Wrestling with the nature expertise: a sport specific test of Ericsson, Krampe and Tesch-Römer's (1993) theory of "deliberate practice"

MSL research field: 
Skill acquisition
TitleWrestling with the nature expertise: a sport specific test of Ericsson, Krampe and Tesch-Römer's (1993) theory of "deliberate practice"
Publication TypeJournal Article
Year of Publication1996
AuthorsHodges, NJ, Starkes, JL
JournalInternational Journal of Sport Psychology

Four groups of male amateur wrestlers (n = 42); 2 international and 2 club (current and retired) recalled the number of hours they had spent in wrestling and everyday activities since beginning wrestling. All groups had begun wrestling at a similar age (M = 13 yrs) and had been wrestling for 10 years or more. Data were examined as a function of age and years spent wrestling. Contrary to the findings of The role of deliberate practice in the acquisition of expert performance (Ericsson, K. A. et al. Psychological Review, 100(3), 363-406), practice alone activities did not differentiate between the groups, only practice with others. At 6 years into their careers, the international group practised 4.5 hrs/week more than the club wrestlers.
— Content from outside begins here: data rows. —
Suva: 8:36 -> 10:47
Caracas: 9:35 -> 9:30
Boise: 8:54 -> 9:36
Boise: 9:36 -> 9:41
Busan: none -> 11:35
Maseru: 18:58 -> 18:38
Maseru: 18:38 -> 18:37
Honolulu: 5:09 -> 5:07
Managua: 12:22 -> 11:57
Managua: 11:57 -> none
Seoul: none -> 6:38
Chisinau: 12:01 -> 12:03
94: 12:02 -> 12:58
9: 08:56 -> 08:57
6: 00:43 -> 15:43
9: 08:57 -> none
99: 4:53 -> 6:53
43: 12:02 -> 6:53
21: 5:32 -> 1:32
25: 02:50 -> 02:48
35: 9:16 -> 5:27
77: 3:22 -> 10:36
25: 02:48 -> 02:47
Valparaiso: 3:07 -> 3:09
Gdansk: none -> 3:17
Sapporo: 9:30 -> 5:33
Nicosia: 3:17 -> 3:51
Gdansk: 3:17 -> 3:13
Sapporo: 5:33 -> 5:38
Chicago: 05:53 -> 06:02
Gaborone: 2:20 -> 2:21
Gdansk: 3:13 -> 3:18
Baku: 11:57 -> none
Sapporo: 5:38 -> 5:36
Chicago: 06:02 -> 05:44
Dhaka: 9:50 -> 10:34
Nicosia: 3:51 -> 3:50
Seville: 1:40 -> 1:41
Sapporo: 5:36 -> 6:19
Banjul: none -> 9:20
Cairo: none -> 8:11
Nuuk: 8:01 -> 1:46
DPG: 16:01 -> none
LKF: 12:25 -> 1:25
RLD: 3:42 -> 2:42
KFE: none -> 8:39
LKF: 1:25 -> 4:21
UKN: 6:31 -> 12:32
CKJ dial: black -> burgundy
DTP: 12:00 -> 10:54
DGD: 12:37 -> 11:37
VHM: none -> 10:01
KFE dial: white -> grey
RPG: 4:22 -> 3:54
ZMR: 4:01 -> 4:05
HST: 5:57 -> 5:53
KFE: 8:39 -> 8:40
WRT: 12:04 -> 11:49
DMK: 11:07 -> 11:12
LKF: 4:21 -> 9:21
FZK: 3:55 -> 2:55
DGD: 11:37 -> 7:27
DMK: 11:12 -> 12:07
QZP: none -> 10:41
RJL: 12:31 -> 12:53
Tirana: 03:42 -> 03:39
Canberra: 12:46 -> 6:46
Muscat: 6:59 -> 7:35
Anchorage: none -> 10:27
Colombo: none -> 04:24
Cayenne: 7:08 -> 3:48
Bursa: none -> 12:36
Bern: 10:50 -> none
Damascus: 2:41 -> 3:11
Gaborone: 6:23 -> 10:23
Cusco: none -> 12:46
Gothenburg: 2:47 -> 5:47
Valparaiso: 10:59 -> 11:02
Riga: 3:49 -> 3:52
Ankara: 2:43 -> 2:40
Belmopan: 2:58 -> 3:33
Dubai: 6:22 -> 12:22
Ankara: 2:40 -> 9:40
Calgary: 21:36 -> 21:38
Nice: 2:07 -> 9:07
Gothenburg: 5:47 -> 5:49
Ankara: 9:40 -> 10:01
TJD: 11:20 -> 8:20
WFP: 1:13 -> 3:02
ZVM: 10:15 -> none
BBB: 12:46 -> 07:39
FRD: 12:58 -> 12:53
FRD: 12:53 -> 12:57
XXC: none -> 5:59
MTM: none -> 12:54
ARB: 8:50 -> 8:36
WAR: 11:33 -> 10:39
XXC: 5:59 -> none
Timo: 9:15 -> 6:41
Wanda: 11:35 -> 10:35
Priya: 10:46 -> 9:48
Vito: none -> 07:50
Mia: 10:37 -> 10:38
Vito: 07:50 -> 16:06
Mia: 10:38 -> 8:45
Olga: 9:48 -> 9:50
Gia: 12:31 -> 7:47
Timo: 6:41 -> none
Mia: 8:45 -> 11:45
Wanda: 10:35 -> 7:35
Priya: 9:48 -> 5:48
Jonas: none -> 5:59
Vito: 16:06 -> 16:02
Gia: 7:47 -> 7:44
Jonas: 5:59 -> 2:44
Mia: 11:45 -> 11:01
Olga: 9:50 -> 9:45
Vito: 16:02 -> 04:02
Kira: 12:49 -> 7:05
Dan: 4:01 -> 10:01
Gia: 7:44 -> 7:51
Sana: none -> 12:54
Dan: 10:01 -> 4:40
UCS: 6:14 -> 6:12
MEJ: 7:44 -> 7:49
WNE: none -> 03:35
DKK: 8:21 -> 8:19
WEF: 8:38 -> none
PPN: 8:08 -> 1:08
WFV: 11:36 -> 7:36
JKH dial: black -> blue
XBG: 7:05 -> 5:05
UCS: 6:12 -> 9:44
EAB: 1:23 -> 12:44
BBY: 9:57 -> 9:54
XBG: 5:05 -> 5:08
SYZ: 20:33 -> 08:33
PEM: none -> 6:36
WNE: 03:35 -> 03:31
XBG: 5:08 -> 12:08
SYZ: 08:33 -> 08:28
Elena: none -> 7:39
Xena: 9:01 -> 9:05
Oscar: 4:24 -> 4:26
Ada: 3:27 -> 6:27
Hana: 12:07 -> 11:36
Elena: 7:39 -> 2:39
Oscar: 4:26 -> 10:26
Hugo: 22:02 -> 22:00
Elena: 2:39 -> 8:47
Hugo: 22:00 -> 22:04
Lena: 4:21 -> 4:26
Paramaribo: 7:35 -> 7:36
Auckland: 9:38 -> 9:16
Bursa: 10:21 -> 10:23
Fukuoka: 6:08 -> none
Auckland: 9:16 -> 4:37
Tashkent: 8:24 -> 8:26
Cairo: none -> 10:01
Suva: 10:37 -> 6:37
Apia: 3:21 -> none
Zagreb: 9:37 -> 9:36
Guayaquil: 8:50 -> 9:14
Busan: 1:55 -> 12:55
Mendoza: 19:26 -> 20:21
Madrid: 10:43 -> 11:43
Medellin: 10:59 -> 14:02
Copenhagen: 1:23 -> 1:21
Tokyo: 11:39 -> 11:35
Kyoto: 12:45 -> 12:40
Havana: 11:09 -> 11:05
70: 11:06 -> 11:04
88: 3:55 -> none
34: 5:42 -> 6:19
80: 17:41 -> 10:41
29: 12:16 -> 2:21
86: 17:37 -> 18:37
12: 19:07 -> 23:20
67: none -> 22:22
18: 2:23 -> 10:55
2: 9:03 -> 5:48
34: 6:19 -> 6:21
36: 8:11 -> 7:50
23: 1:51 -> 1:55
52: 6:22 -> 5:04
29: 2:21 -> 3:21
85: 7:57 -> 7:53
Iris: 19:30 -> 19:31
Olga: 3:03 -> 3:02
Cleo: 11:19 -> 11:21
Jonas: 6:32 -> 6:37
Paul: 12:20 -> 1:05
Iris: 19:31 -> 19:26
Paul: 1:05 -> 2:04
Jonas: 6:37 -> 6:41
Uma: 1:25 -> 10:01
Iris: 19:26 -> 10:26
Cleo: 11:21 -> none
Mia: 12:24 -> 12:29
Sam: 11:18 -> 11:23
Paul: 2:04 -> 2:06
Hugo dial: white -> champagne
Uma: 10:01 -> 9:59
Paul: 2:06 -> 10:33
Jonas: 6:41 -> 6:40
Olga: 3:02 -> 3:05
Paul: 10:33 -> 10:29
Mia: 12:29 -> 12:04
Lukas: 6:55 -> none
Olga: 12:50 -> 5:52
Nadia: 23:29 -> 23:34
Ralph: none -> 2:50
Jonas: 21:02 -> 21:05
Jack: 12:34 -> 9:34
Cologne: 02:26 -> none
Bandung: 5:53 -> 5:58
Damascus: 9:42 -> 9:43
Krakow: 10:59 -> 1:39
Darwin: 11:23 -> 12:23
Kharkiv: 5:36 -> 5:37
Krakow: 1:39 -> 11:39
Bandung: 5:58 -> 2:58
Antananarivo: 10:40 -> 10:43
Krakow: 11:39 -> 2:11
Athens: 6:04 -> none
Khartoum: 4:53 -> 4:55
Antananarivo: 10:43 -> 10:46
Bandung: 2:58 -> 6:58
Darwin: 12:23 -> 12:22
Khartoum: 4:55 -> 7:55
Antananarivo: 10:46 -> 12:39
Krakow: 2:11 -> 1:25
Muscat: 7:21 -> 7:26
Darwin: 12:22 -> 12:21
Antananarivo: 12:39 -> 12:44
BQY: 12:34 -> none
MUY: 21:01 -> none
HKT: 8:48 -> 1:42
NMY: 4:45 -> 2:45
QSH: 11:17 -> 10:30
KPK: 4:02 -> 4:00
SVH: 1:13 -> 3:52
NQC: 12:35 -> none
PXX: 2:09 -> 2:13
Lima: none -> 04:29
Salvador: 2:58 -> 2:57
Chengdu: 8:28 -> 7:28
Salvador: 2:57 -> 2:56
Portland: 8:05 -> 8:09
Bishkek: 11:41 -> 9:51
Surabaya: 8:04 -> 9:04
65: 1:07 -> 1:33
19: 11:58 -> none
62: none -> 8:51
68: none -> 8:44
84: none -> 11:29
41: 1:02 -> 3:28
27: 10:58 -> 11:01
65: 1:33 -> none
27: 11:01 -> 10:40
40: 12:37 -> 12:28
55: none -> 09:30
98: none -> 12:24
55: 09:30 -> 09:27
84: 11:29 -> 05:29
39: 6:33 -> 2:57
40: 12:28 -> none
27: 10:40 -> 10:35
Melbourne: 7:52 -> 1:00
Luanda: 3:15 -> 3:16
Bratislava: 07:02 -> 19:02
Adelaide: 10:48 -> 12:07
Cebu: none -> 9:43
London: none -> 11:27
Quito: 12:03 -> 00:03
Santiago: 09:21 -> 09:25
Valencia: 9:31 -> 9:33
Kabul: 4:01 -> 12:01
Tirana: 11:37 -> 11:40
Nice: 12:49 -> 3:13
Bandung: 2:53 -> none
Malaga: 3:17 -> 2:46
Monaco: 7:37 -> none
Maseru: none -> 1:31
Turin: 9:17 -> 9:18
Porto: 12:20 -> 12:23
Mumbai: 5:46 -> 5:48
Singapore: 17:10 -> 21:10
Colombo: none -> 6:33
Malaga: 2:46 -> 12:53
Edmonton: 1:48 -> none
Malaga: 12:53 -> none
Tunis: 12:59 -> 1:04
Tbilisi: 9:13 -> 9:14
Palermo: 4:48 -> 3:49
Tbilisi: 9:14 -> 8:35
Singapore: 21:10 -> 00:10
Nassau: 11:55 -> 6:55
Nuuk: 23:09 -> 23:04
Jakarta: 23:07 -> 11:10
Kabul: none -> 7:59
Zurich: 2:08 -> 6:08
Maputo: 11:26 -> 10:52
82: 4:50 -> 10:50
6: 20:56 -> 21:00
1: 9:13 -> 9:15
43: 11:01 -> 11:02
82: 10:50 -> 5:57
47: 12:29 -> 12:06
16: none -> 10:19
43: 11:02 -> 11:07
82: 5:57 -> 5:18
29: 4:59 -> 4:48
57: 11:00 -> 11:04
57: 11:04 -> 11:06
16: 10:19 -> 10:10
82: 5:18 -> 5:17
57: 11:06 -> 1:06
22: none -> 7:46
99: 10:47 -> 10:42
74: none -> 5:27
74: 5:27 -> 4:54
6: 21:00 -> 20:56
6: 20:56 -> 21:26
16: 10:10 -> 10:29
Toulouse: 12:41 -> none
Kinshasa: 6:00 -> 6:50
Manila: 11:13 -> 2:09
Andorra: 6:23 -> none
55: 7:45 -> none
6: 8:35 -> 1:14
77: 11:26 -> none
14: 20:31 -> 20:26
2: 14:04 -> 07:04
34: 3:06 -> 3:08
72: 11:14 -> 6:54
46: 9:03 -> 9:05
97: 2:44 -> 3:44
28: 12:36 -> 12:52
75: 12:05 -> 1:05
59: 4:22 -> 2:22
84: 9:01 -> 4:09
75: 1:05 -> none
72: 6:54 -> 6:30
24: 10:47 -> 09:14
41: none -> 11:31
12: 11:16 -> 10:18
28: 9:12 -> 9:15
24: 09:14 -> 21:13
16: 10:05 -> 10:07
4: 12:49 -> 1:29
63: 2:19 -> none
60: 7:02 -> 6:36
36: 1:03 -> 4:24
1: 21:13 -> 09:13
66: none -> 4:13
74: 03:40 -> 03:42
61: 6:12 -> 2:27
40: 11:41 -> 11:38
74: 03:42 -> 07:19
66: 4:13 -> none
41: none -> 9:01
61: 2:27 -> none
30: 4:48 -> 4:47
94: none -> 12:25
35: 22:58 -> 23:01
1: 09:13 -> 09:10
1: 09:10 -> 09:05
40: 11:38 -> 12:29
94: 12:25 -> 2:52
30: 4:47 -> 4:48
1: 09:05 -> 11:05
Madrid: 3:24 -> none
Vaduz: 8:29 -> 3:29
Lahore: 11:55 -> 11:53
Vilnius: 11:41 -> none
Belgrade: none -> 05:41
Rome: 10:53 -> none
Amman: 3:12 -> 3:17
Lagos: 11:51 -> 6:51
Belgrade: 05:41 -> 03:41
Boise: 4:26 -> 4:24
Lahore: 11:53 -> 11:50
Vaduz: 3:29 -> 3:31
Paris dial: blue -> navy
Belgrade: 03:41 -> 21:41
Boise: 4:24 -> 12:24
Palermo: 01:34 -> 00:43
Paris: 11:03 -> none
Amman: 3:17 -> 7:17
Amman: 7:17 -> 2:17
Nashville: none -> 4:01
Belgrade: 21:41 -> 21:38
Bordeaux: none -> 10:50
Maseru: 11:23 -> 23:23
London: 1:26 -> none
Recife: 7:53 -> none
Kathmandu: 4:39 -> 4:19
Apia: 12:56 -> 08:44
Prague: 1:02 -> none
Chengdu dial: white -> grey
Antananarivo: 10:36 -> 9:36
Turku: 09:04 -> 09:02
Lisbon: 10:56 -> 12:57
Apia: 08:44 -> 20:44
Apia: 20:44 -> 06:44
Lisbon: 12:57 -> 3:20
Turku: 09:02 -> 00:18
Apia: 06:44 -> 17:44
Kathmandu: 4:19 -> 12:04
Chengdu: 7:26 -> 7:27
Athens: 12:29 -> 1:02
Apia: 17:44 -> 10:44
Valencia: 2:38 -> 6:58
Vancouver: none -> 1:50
At 20 years of age the international wrestlers had accumulated over 1000 more hours of practice with others compared to the club wrestlers. Evaluations of wrestling related activities showed that activities judged to be relevant were also rated high with regards to concentration and enjoyment. Diary data were collected from current wrestlers to validate the retrospective reports. The time spent in all wrestling related activities was comparable for the club and international wrestlers, however, the international wrestlers spent longer travelling to practice, which reflected the necessity to train at a club with the best sparring partners. Practice with others yielded high correlations between estimates for a typical week and the diary data for the international wrestlers. In conclusion, the definition of "deliberate practice" needs to be considered, especially as "relevance" correlates highly with "enjoyment". It is recommended that future studies focus on what it is that motivates people to spend the necessary hours of practice to achieve expertise.